------ INPUT

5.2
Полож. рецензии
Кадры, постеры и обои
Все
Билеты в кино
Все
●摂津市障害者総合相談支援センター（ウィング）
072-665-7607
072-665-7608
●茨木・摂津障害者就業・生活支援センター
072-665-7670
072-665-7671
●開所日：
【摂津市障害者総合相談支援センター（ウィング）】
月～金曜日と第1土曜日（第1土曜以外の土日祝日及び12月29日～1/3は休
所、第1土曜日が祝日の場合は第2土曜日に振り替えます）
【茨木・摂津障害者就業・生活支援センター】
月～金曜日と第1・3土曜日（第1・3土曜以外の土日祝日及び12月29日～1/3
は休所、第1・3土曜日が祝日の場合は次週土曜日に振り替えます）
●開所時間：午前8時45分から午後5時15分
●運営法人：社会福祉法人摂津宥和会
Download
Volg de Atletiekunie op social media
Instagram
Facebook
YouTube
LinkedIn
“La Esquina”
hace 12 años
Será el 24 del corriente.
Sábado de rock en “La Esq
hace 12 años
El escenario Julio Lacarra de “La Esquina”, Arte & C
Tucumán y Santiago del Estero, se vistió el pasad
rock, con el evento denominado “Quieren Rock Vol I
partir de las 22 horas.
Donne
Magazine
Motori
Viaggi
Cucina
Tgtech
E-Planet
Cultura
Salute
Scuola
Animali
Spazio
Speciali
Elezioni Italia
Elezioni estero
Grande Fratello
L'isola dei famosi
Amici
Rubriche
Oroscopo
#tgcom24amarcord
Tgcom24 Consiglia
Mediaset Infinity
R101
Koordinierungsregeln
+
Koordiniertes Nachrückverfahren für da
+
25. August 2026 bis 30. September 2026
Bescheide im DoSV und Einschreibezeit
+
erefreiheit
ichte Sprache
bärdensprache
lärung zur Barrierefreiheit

------------

> **EXERCISE REQUIREMENTS**: Your task is an exact transcription of every line above.

> **SOLUTION TO THIS TASK**:
5.2
Полож. рецензии
Кадры, постеры и обои
Все
Билеты в кино
Все
●摂津市障害者総合相談支援センター（ウィング）
072-665-7607
072-665-7608
●茨木・摂津障害者就業・生活支援センター
072-665-7670
072-665-7671
●開所日：
【摂津市障害者総合相談支援センター（ウィング）】
月～金曜日と第1土曜日（第1土曜以外の土日祝日及び12月29日～1/3は休
所、第1土曜日が祝日の場合は第2土曜日に振り替えます）
【茨木・摂津障害者就業・生活支援センター】
月～金曜日と第1・3土曜日（第1・3土曜以外の土日祝日及び12月29日～1/3
は休所、第1・3土曜日が祝日の場合は次週土曜日に振り替えます）
●開所時間：午前8時45分から午後5時15分
●運営法人：社会福祉法人摂津宥和会
Download
Volg de Atletiekunie op social media
Instagram
Facebook
YouTube
LinkedIn
“La Esquina”
hace 12 años
Será el 24 del corriente.
Sábado de rock en “La Esq
hace 12 años
El escenario Julio Lacarra de “La Esquina”, Arte & C
Tucumán y Santiago del Estero, se vistió el pasad
rock, con el evento denominado “Quieren Rock Vol I
partir de las 22 horas.
Donne
Magazine
Motori
Viaggi
Cucina
Tgtech
E-Planet
Cultura
Salute
Scuola
Animali
Spazio
Speciali
Elezioni Italia
Elezioni estero
Grande Fratello
L'isola dei famosi
Amici
Rubriche
Oroscopo
#tgcom24amarcord
Tgcom24 Consiglia
Mediaset Infinity
R101
Koordinierungsregeln
+
Koordiniertes Nachrückverfahren für da
+
25. August 2026 bis 30. September 2026
Bescheide im DoSV und Einschreibezeit
+
erefreiheit
ichte Sprache
bärdensprache
lärung zur Barrierefreiheit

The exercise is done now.